With the ambitious plans of space pioneers such as Elon Musk, the frontiers of space are making headlines again. SpaceX has captured our imaginations and the hope of putting a man on Mars could be achieved in many of our lifetimes. This brings the subject of astronomy into our thoughts. Without knowledge of astronomy dreams of space travel would be irrelevant.
Astronomy, it has been said, is the oldest and the noblest of the sciences. However, it is one of the few sciences for which most present-day educators seem to find hardly if any, a room in their curriculum of study for the young, in spite of its high educational and important value.

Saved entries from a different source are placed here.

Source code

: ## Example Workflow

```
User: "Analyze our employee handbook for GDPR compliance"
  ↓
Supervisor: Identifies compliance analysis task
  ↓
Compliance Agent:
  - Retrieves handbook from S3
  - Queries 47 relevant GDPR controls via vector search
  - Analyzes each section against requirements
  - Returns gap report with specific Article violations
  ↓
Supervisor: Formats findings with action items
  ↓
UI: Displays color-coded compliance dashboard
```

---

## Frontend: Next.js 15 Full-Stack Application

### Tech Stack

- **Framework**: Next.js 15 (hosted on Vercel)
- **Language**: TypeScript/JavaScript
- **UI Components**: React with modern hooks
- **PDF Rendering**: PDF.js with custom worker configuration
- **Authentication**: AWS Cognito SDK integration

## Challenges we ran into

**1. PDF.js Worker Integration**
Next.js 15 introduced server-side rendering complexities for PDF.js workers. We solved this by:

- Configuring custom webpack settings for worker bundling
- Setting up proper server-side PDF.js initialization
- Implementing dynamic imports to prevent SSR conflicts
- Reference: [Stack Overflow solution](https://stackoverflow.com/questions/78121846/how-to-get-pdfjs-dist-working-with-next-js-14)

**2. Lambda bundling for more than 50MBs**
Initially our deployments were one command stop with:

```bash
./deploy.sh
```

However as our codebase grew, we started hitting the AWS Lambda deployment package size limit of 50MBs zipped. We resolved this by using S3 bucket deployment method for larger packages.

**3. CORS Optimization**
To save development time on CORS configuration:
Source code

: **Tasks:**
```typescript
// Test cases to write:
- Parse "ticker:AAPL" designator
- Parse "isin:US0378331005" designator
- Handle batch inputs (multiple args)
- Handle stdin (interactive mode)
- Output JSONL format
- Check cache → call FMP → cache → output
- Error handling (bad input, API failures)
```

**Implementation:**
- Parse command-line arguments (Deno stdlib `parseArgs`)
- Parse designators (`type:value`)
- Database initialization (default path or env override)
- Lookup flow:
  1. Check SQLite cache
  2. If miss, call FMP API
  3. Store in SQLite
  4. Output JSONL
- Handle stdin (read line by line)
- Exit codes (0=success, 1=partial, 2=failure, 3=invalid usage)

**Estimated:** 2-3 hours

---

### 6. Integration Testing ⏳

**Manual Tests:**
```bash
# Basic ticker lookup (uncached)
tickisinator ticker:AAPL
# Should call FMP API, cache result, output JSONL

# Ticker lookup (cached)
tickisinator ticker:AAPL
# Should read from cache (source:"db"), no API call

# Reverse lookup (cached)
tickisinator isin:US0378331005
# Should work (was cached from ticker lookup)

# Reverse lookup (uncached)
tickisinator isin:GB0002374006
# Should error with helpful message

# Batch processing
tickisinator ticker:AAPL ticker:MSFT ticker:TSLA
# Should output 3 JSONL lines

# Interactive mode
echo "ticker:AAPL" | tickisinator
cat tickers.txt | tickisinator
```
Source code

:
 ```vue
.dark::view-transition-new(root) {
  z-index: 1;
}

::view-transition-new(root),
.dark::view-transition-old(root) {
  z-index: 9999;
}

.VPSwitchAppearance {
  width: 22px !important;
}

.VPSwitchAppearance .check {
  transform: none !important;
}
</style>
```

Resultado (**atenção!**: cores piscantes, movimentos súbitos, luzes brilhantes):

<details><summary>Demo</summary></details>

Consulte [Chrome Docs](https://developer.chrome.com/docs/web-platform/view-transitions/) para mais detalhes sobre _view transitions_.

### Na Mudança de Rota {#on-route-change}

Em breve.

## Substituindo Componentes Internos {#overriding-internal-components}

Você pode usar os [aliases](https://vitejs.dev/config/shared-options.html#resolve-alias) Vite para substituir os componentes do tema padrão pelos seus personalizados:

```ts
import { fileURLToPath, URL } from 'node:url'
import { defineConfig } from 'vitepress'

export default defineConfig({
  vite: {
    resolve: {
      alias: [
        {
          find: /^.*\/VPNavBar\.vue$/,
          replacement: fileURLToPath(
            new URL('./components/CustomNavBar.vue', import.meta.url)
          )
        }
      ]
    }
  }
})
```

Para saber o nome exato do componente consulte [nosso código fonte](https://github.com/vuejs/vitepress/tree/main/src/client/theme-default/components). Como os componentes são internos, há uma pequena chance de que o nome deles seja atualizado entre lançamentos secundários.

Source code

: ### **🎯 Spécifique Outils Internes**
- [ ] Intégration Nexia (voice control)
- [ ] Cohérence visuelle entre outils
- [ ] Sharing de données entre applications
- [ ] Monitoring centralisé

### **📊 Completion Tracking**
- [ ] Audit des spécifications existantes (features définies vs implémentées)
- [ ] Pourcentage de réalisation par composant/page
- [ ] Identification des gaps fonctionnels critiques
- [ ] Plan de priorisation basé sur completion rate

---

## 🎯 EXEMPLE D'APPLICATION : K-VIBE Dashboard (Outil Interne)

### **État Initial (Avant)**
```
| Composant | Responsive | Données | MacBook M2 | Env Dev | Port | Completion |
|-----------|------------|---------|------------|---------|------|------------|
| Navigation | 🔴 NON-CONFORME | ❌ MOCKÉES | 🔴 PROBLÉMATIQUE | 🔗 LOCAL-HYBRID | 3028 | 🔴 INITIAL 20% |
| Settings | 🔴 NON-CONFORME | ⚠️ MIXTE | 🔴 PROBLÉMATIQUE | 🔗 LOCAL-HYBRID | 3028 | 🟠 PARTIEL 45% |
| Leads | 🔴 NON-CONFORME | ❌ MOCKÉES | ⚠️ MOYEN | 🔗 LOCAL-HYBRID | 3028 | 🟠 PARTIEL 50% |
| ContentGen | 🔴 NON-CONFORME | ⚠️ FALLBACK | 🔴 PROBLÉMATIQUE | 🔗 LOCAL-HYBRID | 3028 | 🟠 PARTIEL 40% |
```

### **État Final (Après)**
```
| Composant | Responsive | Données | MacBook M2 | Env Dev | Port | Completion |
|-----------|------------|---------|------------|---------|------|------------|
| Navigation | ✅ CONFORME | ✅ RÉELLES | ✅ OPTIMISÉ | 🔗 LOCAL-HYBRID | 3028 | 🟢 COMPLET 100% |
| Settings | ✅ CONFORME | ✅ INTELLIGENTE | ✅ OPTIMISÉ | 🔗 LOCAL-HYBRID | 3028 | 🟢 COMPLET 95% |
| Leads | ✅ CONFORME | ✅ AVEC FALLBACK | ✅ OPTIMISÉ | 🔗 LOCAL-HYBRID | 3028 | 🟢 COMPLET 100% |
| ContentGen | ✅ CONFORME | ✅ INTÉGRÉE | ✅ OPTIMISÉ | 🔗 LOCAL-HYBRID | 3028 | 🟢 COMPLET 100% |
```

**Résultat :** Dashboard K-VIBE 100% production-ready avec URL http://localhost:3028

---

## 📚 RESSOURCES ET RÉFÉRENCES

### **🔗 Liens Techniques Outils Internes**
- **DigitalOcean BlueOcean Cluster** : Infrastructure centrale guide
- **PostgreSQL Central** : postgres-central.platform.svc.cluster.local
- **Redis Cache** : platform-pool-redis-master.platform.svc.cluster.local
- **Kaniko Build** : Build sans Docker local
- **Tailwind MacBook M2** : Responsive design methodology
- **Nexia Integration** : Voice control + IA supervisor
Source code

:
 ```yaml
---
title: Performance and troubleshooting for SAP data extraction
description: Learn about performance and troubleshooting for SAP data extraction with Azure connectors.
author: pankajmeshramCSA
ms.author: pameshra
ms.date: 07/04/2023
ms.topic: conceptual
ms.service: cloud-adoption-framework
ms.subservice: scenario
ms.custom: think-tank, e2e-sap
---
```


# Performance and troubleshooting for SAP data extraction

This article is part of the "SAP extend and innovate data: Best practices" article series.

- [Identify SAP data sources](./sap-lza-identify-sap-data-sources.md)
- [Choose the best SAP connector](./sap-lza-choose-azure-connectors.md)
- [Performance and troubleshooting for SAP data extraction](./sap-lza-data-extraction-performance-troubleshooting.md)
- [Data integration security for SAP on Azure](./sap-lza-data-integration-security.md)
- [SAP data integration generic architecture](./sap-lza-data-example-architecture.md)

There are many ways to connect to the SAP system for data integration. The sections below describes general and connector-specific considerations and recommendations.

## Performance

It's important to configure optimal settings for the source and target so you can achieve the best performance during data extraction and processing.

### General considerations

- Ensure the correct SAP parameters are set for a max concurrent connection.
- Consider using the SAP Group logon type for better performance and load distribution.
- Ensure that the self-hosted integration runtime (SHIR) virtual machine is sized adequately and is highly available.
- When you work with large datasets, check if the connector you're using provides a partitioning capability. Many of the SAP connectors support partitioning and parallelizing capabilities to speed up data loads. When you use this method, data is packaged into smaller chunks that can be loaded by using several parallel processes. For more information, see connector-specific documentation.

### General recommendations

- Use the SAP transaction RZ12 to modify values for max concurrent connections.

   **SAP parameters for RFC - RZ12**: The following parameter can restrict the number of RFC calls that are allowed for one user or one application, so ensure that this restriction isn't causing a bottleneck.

It is, we are told, too abstract a subject for the youthful student without much relevance in gaining everyday life skills. This is perhaps true of theoretical or mathematical astronomy and the practical astronomy of the navigator, surveyor and engineer, but it is not true of general, descriptive astronomy. There are many different aspects of this vast science, and some of the simplest and greatest truths of astronomy can be grasped by the interested child of any age, and as we grow more information can be absorbed.
Knowledge of the sun, moon, stars and planets, their motions and their physical features, is an interesting and important education as they are as truly a part of nature as are the birds, trees and flowers, and the man, woman or child who lives beneath the star-lit heavens.
The beauties of the universe of which we are a part if ignored are like the experience of one who walks through fields or forests with no thought of the beauties of nature that surrounds them.
It can be a simple matter simple task to become acquainted with the various groups of stars as they cross our meridian (south or north), one by one, day after day and month after month in the same routine.
When the sparrow returns once more to nest in the same woods in the springtime, Leo and Virgo may be seen rising above the eastern horizon in the early evening hours. When the ponds freeze in the late autumn and the birds have gone southward the belt of Orion appears in the east and Cygnus dips low in the west. When we once come to know brilliant blue-white Vega, ruddy Arcturus, golden Capella and sparkling Sirius we watch for them to return each in its proper season and welcome them like revisiting acquaintances.
We may start studying the constellations or groups of stars at any month in the year and we will find the constellations given for that month on or near the meridian at the time indicated.
We should consider for a moment the constellations are all continually shifting westward as the stars and the moon and the planets as well as the sunrise daily in the east and set in the west. This is due to the fact that the earth is turning in the opposite direction on its axis.
In twenty-four hours the earth turns completely around with respect to the heavens or through an angle of 360°.
During the course of one year, the earth makes one trip around the sun and faces in turn all parts of the heavens. That is, it turns through an angle of 360° with respect to the heavens in a year or through an angle of 360° ÷ 12 or 30° in one month.
As a pathway of our revolution around the sun, which is also in a west to east direction, we see that all the constellations are gradually shifting westward at the rate of 30° a month. It is for this reason that we see different constellations in different months. The turning of the earth on its axis means we see different constellations at different hours of the night.
The apparent journey of the sun among the stars is called the ecliptic. the belt of the heavens eight degrees wide on either side of the ecliptic is called the zodiac. The constellations that lie within this belt of the zodiac are called zodiacal constellations. The zodiac was divided by the astronomer Hipparchus, who lived 161-126 B.C., into twelve signs 30° wide, and the signs were named for the constellations lying at that time within each of these divisions.
Zodiacal constellations are Aries, Taurus, Gemini, Cancer, Leo, Virgo, Libra, Scorpio, Sagittarius, Capricornus, Aquarius and Pisces. With the exception of Libra, the Scales, all of these constellations are named for people or animals and the word zodiac is derived from the Greek word meaning “of animals.”
Our sun is but a star-traveling through the universe. It is accompanied in its journey to unknown parts of space, that lies in the general direction of the constellation Hercules, by an extensive family of minor bodies consisting of the eight planets and their encircling moons, one thousand or more asteroids, numerous comets, and meteors without number, all moving in prescribed paths around their king: the sun.
The most important members of the sun’s family are the planets, Mercury, Venus, Earth, Mars, Jupiter, Saturn, Uranus and Neptune, named in the order of their position outward from the sun.
The gravitational control of the sun extends far beyond the orbit of Neptune and there are reasons for believing in the existence of at least one or two additional planets on the outskirts of the solar system. however, there are thought to be a billion, billion planets in the universe.